YOUR OBJECTIVE
Reproduce every line of the data below verbatim, but leave out the images.

— START OF STORED DATA —

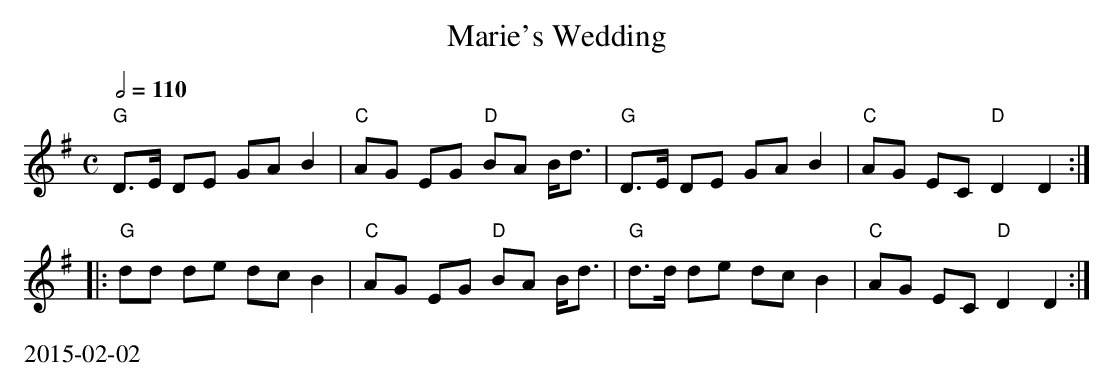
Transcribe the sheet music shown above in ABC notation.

X:1
T:Marie's Wedding
M:C
L:1/8
Q:1/2=110
K:G
"G"D3/2E/ DE GA B2|"C"AG EG "D"BA B/d3/2|"G"D3/2E/ DE GA B2|\
"C"AG EC "D"D2 D2:|
|:"G"dd de dc B2|"C"AG EG "D"BA B/d3/2|"G"d3/2d/ de dc B2|\
"C"AG EC "D"D2 D2:|
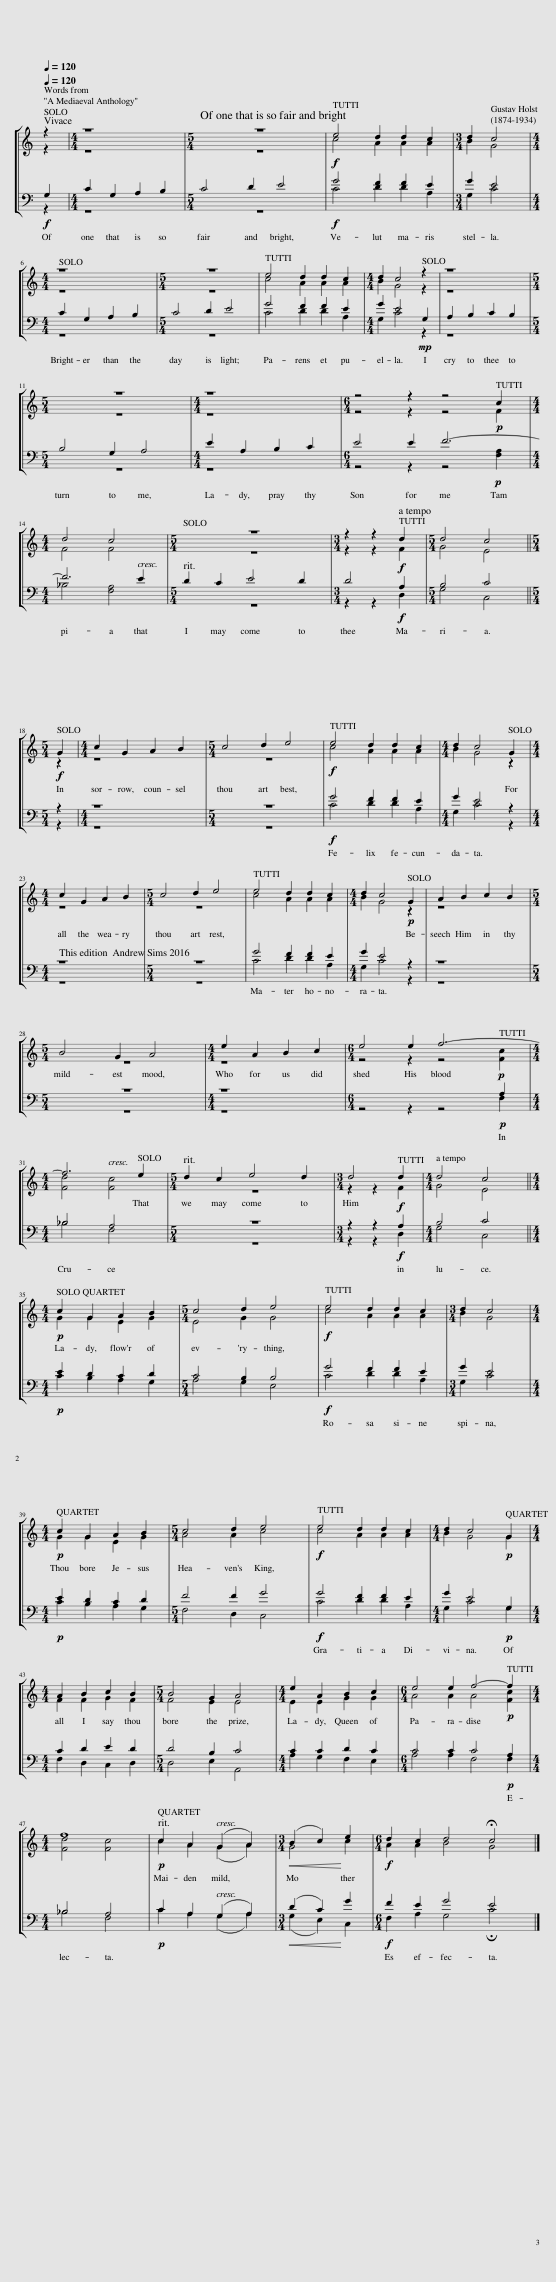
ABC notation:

— END OF STORED DATA —

REPLY
Transcribe the sheet music shown above in ABC notation.

X:1
T:Marie's Wedding
M:C
L:1/8
Q:1/2=110
K:G
"G"D3/2E/ DE GA B2|"C"AG EG "D"BA B/d3/2|"G"D3/2E/ DE GA B2|\
"C"AG EC "D"D2 D2:|
|:"G"dd de dc B2|"C"AG EG "D"BA B/d3/2|"G"d3/2d/ de dc B2|\
"C"AG EC "D"D2 D2:|
ABC notation:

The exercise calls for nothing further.